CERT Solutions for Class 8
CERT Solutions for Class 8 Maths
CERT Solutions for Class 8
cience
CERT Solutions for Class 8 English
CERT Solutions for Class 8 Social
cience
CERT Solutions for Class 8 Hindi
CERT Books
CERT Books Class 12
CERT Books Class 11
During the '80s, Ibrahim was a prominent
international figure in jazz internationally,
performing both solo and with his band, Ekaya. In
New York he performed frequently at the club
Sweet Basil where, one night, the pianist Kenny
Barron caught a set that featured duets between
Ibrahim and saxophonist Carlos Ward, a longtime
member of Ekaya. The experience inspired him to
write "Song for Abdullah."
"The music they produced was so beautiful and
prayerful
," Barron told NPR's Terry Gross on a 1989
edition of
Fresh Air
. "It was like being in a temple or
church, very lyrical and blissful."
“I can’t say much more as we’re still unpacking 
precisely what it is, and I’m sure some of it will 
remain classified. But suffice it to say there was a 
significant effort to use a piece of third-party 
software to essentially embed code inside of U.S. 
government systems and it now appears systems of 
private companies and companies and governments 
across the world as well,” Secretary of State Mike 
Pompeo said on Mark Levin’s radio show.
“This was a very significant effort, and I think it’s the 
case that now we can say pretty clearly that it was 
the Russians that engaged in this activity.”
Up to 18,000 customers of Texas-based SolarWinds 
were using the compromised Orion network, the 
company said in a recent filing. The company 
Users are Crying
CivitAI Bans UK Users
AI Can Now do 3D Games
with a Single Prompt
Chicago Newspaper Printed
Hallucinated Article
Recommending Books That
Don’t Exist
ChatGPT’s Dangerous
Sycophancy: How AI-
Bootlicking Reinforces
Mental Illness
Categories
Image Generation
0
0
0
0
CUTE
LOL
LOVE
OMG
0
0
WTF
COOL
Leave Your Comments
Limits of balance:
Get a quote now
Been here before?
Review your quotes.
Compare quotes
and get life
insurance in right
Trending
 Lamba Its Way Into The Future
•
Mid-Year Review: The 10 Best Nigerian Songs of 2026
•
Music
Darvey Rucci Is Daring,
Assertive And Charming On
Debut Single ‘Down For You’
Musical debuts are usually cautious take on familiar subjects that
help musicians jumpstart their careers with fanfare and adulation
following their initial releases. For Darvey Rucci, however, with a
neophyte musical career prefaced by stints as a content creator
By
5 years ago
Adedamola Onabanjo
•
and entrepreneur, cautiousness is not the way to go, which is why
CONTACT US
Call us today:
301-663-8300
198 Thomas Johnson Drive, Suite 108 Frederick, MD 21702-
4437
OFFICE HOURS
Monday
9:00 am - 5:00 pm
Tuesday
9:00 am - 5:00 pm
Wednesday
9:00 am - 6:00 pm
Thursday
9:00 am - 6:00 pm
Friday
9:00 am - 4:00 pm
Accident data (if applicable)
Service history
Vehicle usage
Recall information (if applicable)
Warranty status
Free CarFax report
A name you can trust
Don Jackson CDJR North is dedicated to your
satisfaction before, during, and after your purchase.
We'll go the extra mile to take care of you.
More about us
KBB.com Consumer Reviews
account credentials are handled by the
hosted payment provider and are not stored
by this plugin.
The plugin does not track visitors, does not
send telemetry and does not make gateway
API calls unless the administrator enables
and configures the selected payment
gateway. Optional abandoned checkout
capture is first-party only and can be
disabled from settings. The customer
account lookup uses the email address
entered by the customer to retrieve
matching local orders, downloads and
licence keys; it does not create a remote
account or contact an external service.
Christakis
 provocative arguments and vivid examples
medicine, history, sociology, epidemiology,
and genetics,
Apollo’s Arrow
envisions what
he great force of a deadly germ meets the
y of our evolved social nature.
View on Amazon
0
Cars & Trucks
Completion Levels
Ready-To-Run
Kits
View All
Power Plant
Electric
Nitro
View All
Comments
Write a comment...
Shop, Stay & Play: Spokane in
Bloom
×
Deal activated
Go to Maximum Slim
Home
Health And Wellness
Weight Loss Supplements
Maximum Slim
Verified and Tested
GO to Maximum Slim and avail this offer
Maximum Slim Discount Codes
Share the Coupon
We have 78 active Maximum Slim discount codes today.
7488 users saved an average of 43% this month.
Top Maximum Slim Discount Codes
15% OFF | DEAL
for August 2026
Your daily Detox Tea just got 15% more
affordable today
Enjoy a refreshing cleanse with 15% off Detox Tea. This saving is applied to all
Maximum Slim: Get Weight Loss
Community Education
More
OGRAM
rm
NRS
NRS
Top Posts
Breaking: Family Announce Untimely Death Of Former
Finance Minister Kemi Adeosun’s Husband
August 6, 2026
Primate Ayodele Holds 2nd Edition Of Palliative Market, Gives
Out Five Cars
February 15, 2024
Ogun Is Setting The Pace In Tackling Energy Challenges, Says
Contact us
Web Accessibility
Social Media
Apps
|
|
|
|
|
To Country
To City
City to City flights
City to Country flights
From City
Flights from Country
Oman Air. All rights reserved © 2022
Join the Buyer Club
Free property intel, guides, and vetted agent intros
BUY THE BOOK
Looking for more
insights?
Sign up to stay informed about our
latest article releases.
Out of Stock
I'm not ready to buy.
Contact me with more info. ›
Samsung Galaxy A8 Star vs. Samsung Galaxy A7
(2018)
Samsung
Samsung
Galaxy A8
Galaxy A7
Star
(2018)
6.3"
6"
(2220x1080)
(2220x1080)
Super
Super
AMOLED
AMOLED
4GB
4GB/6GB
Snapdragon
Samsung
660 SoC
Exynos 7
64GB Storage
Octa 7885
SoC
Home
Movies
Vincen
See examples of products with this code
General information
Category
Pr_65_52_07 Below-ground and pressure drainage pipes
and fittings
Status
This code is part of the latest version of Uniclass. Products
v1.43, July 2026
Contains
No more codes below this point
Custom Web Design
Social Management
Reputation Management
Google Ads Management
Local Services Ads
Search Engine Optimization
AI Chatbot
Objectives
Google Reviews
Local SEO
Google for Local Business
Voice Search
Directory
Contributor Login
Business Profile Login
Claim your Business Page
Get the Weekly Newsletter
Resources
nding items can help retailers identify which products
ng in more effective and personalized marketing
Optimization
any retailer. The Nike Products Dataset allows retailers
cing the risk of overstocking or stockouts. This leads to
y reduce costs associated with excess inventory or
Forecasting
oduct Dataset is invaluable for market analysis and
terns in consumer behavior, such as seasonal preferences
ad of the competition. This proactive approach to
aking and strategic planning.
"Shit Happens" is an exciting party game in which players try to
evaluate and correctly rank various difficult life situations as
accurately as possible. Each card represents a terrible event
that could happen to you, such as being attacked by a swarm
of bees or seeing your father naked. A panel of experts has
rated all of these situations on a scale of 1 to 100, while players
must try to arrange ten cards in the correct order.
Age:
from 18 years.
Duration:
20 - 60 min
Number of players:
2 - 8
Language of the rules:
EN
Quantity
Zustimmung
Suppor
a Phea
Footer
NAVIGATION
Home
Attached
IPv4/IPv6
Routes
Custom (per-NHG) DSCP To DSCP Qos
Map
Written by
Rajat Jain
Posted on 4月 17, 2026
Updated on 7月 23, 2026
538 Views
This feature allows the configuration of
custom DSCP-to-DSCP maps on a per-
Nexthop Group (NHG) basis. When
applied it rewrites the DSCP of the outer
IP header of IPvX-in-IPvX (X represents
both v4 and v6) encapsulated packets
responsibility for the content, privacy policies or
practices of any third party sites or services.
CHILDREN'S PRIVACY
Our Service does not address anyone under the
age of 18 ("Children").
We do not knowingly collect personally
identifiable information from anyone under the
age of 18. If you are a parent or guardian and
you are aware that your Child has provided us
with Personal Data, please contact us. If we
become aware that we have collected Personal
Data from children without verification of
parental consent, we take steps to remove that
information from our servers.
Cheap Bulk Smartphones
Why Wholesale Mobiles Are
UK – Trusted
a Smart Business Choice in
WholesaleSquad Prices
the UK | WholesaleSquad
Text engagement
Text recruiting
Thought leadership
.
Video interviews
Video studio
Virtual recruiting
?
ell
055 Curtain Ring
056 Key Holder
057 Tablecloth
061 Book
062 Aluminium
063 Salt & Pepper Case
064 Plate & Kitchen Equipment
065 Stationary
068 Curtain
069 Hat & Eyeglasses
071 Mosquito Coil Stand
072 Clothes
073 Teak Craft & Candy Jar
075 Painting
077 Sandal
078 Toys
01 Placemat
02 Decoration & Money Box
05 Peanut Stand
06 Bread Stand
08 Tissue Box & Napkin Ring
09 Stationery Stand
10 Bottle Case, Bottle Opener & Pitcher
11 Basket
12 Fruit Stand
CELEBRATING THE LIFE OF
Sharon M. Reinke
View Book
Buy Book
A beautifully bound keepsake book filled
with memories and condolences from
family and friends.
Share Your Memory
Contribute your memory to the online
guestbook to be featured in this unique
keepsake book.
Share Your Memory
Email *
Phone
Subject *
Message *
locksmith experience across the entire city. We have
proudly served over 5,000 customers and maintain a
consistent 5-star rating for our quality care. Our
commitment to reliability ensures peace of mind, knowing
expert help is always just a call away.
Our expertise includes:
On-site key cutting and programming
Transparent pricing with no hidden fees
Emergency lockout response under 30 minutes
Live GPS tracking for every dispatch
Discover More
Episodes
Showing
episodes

**DIRECTIVE**:
Go through the material and copy each line in which the word "history" occurs.

**RESPONSE TO THE EXERCISE**:
Service history
medicine, history, sociology, epidemiology,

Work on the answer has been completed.